Caros amigos e amigas. Reflitam seriamente. Não há a menor chance do bolsonarismo ter boas consequências para a democracia. O conteúdo liberal da nossa democracia tende a ser reduzido, ou seja, teremos decréscimos nos índices de direitos políticos e liberdades civis ao final deste primeiro mandato do populista-autoritário Jair Bolsonaro.

E não há a menor chance de se reverter essa tendência apostando todas as fichas na loteria eleitoral de 2022.

Claro que qualquer solução institucional passa pela próxima eleição presidencial. Mas se Bolsonaro não for parado agora, pela legítima pressão da sociedade e o pronto exercício dos freios institucionais, depois ficará mais difícil barrar o processo de autocratização da democracia que está em curso.

Ficar esperando a remoção pelo voto de um presidente antidemocrático eleito, concedendo-lhe mais três anos para alterar a seu favor correlação de forças em várias instituições (além do governo, inclusive o STF), equivale a um suicídio político para os democratas. O projeto bolsonarista visa a alteração do regime político: não é apenas uma proposta de governo.

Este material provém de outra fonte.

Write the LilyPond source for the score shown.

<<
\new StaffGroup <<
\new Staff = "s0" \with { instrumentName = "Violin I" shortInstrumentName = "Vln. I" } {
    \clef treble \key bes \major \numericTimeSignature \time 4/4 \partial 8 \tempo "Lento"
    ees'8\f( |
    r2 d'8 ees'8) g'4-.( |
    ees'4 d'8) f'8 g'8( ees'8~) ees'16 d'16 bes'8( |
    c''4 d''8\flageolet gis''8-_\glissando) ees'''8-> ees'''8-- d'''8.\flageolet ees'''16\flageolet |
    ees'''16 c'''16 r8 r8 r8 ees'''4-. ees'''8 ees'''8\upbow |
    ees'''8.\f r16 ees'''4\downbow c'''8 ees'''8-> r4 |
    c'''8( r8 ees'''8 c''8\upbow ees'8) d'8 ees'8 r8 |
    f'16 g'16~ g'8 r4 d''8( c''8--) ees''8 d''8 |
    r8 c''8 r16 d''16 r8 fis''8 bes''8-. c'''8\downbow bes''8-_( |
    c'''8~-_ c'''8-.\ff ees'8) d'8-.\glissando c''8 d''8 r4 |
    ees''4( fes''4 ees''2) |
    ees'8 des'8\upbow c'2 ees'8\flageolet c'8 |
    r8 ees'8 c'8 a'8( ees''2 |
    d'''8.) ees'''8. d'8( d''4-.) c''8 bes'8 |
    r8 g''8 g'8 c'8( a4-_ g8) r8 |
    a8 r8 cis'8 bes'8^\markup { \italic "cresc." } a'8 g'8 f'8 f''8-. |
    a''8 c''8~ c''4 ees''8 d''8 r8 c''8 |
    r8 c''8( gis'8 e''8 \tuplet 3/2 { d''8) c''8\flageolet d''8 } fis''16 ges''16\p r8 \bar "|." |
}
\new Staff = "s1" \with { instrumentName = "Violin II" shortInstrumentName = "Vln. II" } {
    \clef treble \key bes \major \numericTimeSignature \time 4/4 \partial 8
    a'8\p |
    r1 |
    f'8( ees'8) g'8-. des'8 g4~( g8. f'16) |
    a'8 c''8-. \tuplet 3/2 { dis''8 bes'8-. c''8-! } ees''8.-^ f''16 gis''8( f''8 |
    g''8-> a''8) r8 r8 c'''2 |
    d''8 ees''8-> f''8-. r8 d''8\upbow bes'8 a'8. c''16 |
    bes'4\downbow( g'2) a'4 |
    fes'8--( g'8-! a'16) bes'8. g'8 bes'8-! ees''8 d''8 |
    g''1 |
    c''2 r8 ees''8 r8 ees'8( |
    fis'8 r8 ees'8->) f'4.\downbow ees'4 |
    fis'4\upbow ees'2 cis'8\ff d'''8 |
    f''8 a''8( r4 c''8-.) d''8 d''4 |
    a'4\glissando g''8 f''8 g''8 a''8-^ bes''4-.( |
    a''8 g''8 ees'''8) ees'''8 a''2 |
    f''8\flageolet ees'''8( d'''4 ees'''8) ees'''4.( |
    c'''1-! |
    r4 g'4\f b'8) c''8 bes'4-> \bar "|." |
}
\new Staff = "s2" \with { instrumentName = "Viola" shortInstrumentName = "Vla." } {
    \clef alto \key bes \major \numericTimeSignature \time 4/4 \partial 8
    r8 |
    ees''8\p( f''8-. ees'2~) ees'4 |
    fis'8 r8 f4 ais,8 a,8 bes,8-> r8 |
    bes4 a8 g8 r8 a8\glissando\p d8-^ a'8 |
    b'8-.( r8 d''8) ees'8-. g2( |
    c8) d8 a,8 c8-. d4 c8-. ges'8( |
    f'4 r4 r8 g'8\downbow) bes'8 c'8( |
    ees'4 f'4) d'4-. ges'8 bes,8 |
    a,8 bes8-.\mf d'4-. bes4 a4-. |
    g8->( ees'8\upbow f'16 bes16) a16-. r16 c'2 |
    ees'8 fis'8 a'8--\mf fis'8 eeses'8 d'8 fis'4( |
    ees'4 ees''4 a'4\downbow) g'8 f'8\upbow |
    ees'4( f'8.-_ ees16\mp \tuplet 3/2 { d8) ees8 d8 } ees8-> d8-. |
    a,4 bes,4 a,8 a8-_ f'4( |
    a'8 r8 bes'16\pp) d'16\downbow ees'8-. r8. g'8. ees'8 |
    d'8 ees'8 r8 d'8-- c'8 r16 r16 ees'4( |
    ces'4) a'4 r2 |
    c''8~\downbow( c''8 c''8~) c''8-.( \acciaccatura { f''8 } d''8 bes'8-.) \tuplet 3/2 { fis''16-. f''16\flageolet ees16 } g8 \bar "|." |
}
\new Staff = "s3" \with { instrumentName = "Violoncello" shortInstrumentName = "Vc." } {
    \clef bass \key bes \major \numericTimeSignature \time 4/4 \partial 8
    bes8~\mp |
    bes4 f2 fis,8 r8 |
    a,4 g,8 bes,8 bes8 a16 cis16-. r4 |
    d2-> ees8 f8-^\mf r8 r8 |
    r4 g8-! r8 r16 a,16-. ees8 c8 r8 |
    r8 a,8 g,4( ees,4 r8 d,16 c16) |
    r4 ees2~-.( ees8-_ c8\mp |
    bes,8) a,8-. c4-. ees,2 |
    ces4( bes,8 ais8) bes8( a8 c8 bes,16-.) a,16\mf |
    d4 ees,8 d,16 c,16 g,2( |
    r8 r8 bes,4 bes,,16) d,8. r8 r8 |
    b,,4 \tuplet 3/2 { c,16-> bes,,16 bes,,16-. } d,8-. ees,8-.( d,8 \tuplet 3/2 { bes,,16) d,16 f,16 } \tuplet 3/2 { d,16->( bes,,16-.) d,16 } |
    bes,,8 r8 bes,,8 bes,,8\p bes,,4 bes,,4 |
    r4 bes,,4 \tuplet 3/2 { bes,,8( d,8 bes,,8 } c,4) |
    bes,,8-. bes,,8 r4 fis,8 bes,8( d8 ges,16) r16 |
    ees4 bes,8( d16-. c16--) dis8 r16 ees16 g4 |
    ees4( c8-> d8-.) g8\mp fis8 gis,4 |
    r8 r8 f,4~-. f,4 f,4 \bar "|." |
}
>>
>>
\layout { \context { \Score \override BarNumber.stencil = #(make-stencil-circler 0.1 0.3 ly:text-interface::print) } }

Claro que ainda somos uma democracia. Mas o Brasil já tem um ditador, só falta a ditadura. É uma situação inusitada: temos um regime democrático com um chefe de governo inimigo da democracia. Em uma situação assim não se pode esperar que o bolsonarismo vá aceitar de bom grado o processo democrático de substituição do governante. Pressentindo que pode perder a reeleição, Bolsonaro acelerará o aparelhamento do governo (por militares saudosos da ditadura militar, tipo Augusto Heleno – na linha do “Foda-se” – e por policiais militares fanatizados, corruptos e ligados a milícias), estimulará a convocação de manifestações de rua contra o Congresso e o STF, jogará parte das PM e da PF contra governadores e adversários políticos, ensejando a eclosão de conflitos disruptivos de toda ordem (inclusive atentados) que sirvam de pretexto para a aprovação de leis antidemocráticas e contrárias aos direitos humanos, às minorias sociais e à diversidade cultural (como a expansão do armamentismo popular, a licença para matar, a desproteção de reservas indígenas e do meio ambiente, a perseguição e o estrangulamento das universidades, a militarização do ensino e a ideologização do material didático para as escolas).

Em resumo, apenas esperar pela oportunidade eleitoral de remover Bolsonaro significa, objetivamente, ser leniente e conivente com o processo de autocratização da democracia que está em curso neste momento. Dependendo de como esse processo avançar não será nem mais possível evitar a reeleição de Bolsonaro.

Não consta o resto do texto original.